# START OF Material for this exercise

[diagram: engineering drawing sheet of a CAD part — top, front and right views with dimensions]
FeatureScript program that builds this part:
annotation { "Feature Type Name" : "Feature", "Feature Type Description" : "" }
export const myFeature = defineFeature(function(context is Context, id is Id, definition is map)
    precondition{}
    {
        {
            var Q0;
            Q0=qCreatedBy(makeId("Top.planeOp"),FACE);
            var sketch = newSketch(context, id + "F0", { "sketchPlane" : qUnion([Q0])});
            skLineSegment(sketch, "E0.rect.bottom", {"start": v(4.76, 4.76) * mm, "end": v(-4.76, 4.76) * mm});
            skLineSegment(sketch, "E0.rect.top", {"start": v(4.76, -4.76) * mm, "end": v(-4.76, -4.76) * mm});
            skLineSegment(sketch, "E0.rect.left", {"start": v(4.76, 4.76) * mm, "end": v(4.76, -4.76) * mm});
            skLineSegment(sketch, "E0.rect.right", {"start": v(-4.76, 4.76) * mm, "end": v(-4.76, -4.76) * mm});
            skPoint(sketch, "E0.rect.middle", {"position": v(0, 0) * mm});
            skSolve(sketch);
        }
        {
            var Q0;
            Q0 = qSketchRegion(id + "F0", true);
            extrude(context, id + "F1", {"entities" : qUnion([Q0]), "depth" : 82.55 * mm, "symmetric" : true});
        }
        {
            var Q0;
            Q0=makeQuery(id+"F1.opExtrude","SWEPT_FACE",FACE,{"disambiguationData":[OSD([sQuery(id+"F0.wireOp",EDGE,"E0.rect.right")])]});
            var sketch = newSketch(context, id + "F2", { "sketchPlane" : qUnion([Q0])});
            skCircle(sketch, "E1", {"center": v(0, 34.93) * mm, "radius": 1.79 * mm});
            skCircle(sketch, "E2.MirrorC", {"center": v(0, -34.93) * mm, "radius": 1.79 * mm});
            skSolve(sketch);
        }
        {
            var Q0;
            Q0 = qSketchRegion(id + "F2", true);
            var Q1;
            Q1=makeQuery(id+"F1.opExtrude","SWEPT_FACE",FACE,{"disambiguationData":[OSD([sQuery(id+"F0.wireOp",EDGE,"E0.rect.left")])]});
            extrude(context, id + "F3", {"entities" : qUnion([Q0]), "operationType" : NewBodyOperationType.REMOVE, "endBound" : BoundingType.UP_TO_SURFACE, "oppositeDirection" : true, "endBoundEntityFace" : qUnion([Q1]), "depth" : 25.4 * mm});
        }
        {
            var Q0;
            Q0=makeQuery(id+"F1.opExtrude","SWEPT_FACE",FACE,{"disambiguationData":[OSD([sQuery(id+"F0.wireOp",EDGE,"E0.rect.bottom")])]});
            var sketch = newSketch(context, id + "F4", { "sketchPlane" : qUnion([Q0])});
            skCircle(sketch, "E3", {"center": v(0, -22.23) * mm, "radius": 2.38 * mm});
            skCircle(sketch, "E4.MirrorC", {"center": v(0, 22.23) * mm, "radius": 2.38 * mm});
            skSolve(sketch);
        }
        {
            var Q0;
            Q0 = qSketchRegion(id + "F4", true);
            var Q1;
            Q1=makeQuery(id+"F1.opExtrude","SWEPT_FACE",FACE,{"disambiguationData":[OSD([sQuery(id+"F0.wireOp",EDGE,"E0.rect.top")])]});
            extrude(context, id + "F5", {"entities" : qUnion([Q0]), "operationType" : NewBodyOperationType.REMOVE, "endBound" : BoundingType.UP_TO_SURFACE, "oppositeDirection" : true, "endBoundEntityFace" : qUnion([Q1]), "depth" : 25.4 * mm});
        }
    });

# END OF Material for this exercise

Short exercise: Find every line in the items above that contains the string "center", and copy each of those lines.

Result for this task:
            skCircle(sketch, "E1", {"center": v(0, 34.93) * mm, "radius": 1.79 * mm});
            skCircle(sketch, "E2.MirrorC", {"center": v(0, -34.93) * mm, "radius": 1.79 * mm});
            skCircle(sketch, "E3", {"center": v(0, -22.23) * mm, "radius": 2.38 * mm});
            skCircle(sketch, "E4.MirrorC", {"center": v(0, 22.23) * mm, "radius": 2.38 * mm});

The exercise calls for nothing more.